*** Task material ***

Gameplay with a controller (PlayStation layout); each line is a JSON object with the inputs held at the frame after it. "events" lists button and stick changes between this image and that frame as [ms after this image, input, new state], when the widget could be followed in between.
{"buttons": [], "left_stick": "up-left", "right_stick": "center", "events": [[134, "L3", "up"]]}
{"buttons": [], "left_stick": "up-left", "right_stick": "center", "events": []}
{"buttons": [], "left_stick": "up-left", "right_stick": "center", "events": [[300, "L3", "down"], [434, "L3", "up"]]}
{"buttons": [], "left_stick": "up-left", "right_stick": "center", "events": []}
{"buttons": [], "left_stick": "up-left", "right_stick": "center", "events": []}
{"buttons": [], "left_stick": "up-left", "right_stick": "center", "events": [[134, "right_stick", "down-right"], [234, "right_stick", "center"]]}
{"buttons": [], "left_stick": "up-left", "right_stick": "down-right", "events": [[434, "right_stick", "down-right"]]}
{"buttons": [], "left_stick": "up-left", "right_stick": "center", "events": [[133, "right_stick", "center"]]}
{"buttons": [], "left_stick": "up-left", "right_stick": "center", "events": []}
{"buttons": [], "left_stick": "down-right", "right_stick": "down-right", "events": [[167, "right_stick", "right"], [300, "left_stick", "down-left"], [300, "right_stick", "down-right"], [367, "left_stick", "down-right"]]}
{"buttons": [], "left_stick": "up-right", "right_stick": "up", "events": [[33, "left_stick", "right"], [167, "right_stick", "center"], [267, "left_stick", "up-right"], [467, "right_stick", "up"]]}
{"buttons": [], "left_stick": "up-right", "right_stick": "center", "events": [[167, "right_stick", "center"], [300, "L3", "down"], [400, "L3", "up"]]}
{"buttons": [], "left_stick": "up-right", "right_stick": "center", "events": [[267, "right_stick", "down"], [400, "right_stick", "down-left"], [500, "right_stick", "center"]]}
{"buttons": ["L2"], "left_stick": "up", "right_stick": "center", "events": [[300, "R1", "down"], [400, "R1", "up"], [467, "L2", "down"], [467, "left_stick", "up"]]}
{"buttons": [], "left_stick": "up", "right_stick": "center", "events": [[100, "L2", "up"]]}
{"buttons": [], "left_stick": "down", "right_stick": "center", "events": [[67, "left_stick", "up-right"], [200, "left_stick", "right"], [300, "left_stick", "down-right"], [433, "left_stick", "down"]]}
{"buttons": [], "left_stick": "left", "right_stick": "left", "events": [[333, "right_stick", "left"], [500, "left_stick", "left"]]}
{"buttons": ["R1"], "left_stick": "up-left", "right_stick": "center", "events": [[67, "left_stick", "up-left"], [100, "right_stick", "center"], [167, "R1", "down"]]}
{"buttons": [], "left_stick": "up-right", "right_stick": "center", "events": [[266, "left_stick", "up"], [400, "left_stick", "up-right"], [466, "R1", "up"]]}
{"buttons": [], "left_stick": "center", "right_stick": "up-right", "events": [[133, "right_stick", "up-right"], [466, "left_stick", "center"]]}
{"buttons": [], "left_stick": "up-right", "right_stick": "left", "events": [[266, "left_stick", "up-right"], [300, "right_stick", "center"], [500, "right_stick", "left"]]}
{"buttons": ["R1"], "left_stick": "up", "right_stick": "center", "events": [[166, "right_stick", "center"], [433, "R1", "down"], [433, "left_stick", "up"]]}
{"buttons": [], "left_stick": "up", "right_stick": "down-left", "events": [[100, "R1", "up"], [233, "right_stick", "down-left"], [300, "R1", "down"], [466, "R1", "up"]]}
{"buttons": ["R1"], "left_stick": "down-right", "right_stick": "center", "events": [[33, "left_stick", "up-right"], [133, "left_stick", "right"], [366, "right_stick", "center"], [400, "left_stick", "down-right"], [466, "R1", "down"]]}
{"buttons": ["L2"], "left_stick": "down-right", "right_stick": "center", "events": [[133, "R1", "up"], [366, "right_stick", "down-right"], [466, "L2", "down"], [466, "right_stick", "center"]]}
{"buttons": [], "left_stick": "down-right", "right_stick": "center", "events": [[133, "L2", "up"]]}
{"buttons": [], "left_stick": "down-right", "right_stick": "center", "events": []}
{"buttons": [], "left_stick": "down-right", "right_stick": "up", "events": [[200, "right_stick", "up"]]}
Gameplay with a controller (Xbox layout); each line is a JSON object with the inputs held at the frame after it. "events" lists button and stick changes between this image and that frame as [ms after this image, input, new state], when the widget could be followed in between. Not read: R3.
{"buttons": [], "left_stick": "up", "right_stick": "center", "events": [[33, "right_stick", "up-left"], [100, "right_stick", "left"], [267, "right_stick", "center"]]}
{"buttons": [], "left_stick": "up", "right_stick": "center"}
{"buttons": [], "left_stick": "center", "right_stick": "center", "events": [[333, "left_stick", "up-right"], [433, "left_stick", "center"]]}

***

__Task to carry out__
Please copy all of the data above exactly.

__Reply__
Gameplay with a controller (PlayStation layout); each line is a JSON object with the inputs held at the frame after it. "events" lists button and stick changes between this image and that frame as [ms after this image, input, new state], when the widget could be followed in between.
{"buttons": [], "left_stick": "up-left", "right_stick": "center", "events": [[134, "L3", "up"]]}
{"buttons": [], "left_stick": "up-left", "right_stick": "center", "events": []}
{"buttons": [], "left_stick": "up-left", "right_stick": "center", "events": [[300, "L3", "down"], [434, "L3", "up"]]}
{"buttons": [], "left_stick": "up-left", "right_stick": "center", "events": []}
{"buttons": [], "left_stick": "up-left", "right_stick": "center", "events": []}
{"buttons": [], "left_stick": "up-left", "right_stick": "center", "events": [[134, "right_stick", "down-right"], [234, "right_stick", "center"]]}
{"buttons": [], "left_stick": "up-left", "right_stick": "down-right", "events": [[434, "right_stick", "down-right"]]}
{"buttons": [], "left_stick": "up-left", "right_stick": "center", "events": [[133, "right_stick", "center"]]}
{"buttons": [], "left_stick": "up-left", "right_stick": "center", "events": []}
{"buttons": [], "left_stick": "down-right", "right_stick": "down-right", "events": [[167, "right_stick", "right"], [300, "left_stick", "down-left"], [300, "right_stick", "down-right"], [367, "left_stick", "down-right"]]}
{"buttons": [], "left_stick": "up-right", "right_stick": "up", "events": [[33, "left_stick", "right"], [167, "right_stick", "center"], [267, "left_stick", "up-right"], [467, "right_stick", "up"]]}
{"buttons": [], "left_stick": "up-right", "right_stick": "center", "events": [[167, "right_stick", "center"], [300, "L3", "down"], [400, "L3", "up"]]}
{"buttons": [], "left_stick": "up-right", "right_stick": "center", "events": [[267, "right_stick", "down"], [400, "right_stick", "down-left"], [500, "right_stick", "center"]]}
{"buttons": ["L2"], "left_stick": "up", "right_stick": "center", "events": [[300, "R1", "down"], [400, "R1", "up"], [467, "L2", "down"], [467, "left_stick", "up"]]}
{"buttons": [], "left_stick": "up", "right_stick": "center", "events": [[100, "L2", "up"]]}
{"buttons": [], "left_stick": "down", "right_stick": "center", "events": [[67, "left_stick", "up-right"], [200, "left_stick", "right"], [300, "left_stick", "down-right"], [433, "left_stick", "down"]]}
{"buttons": [], "left_stick": "left", "right_stick": "left", "events": [[333, "right_stick", "left"], [500, "left_stick", "left"]]}
{"buttons": ["R1"], "left_stick": "up-left", "right_stick": "center", "events": [[67, "left_stick", "up-left"], [100, "right_stick", "center"], [167, "R1", "down"]]}
{"buttons": [], "left_stick": "up-right", "right_stick": "center", "events": [[266, "left_stick", "up"], [400, "left_stick", "up-right"], [466, "R1", "up"]]}
{"buttons": [], "left_stick": "center", "right_stick": "up-right", "events": [[133, "right_stick", "up-right"], [466, "left_stick", "center"]]}
{"buttons": [], "left_stick": "up-right", "right_stick": "left", "events": [[266, "left_stick", "up-right"], [300, "right_stick", "center"], [500, "right_stick", "left"]]}
{"buttons": ["R1"], "left_stick": "up", "right_stick": "center", "events": [[166, "right_stick", "center"], [433, "R1", "down"], [433, "left_stick", "up"]]}
{"buttons": [], "left_stick": "up", "right_stick": "down-left", "events": [[100, "R1", "up"], [233, "right_stick", "down-left"], [300, "R1", "down"], [466, "R1", "up"]]}
{"buttons": ["R1"], "left_stick": "down-right", "right_stick": "center", "events": [[33, "left_stick", "up-right"], [133, "left_stick", "right"], [366, "right_stick", "center"], [400, "left_stick", "down-right"], [466, "R1", "down"]]}
{"buttons": ["L2"], "left_stick": "down-right", "right_stick": "center", "events": [[133, "R1", "up"], [366, "right_stick", "down-right"], [466, "L2", "down"], [466, "right_stick", "center"]]}
{"buttons": [], "left_stick": "down-right", "right_stick": "center", "events": [[133, "L2", "up"]]}
{"buttons": [], "left_stick": "down-right", "right_stick": "center", "events": []}
{"buttons": [], "left_stick": "down-right", "right_stick": "up", "events": [[200, "right_stick", "up"]]}
Gameplay with a controller (Xbox layout); each line is a JSON object with the inputs held at the frame after it. "events" lists button and stick changes between this image and that frame as [ms after this image, input, new state], when the widget could be followed in between. Not read: R3.
{"buttons": [], "left_stick": "up", "right_stick": "center", "events": [[33, "right_stick", "up-left"], [100, "right_stick", "left"], [267, "right_stick", "center"]]}
{"buttons": [], "left_stick": "up", "right_stick": "center"}
{"buttons": [], "left_stick": "center", "right_stick": "center", "events": [[333, "left_stick", "up-right"], [433, "left_stick", "center"]]}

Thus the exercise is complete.